-- WORK ORDER 1 --
In the levobupivacaine abstract, translate this sentence into Spanish: "Hence, for several years there has been a need for a long acting local anaesthetic, similar to bupivacaine, but with an improved cardiovascular safety profile."
-- WORK ORDER 2 --
The levobupivacaine abstract gives, in parentheses, the anesthetic characteristics that levobupivacaine and bupivacaine produce similarly. List them.
-- WORK ORDER 3 --
Using the levobupivacaine abstract, state whether each statement agrees with it: (a) Fatal cardiotoxicity from bupivacaine has usually occurred after accidental intravascular injection. (b) Levobupivacaine is more potent as an anesthetic than bupivacaine. (c) In man, clinical signs of cardiotoxicity usually appear before CNS toxicity is marked.

-- DOCUMENT SECTION --
•••

Levobupivacaine: a new safer long acting local anaesthetic agent. 1999

R W Gristwood, and J L Greaves
Arachnova Ltd., St John's Innovation Centre, Cambridge, CB4 OWS, UK. robert.gristwood@arachnova.com

The choice of local anaesthetic is influenced by several factors; it must provide effective anaesthesia and analgesia for the duration of the procedure and meet the expectations for post-operative pain management. Of primary concern is patient safety. Bupivacaine, currently the most widely used long acting local anaesthetic agent in both surgery and obstetrics, generally has a good safety record but its use has resulted in fatal cardiotoxicity, usually after accidental intravascular injection. Hence, for several years there has been a need for a long acting local anaesthetic, similar to bupivacaine, but with an improved cardiovascular safety profile. Levobupivacaine, the single enantiomer version of bupivacaine, offers a new long acting local anaesthetic, clinically equivalent in anaesthetic potency to bupivacaine, but with a reduced toxicity profile. Preclinical studies, from in vitro in single ion channels to whole large animal models, have unquestionably demonstrated that levobupivacaine is significantly less CNS toxic and cardiotoxic than bupivacaine. Cardiotoxicity is less easy to study in man, as the clinical signs are not usually seen until the CNS toxicity is marked, and well beyond that which is tolerable to volunteers or patients. Nevertheless, levobupivacaine has been shown to have less effect on myocardial contractility and QTc prolongation, early signs of cardiotoxicity, than bupivacaine in healthy subjects. In clinical use levobupivacaine has been shown to be equally efficacious as bupivacaine at comparable doses and concentrations, and has been found to produce similar anaesthetic characteristics (onset, duration and density of block). As levobupivacaine now becomes commercially available, the database available with which to make efficacy and safety comparisons with other local anaesthetics will increase, and the true value of this new long acting local anaesthetic should become even more apparent.

•••

-- PROVIDED DATA --
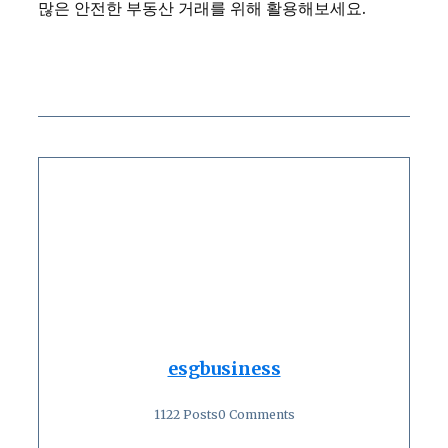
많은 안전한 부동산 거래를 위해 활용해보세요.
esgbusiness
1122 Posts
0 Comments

•••

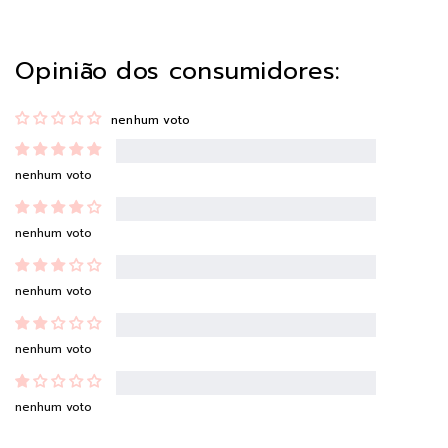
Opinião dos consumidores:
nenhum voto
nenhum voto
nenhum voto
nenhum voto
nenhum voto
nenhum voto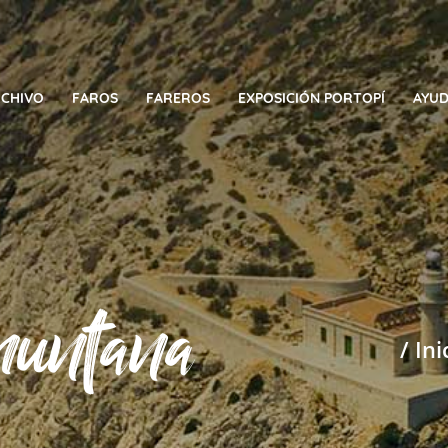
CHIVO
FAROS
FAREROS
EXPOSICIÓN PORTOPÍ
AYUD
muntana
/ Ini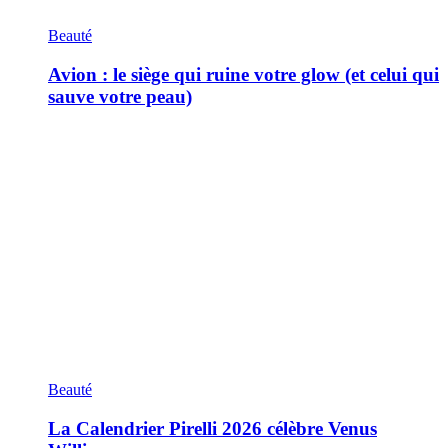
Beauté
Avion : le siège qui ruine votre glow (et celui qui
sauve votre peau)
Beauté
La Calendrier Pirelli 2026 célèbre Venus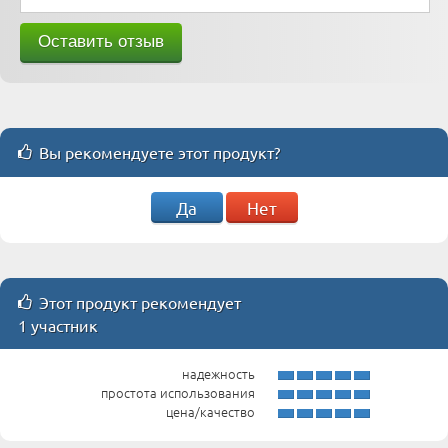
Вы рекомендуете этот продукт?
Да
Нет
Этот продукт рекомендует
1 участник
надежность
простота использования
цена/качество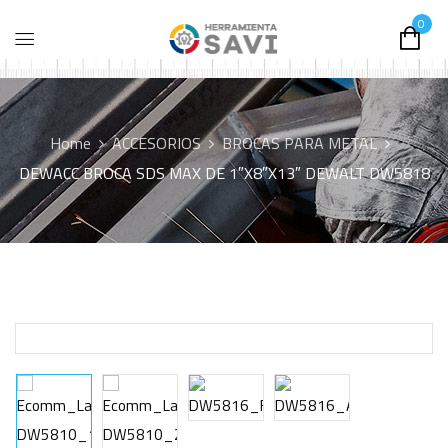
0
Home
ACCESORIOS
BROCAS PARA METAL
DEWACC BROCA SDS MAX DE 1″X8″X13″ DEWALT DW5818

•••

-- EXPECTED ANSWER 1 --
Por ello, desde hace varios años existe la necesidad de un anestésico local de acción prolongada, similar a la bupivacaína, pero con un perfil de seguridad cardiovascular mejorado.

-- EXPECTED ANSWER 2 --
onset; duration; density of block

-- EXPECTED ANSWER 3 --
(a) Yes: "usually after accidental intravascular injection"
(b) No: "clinically equivalent in anaesthetic potency to bupivacaine"
(c) No: "the clinical signs are not usually seen until the CNS toxicity is marked"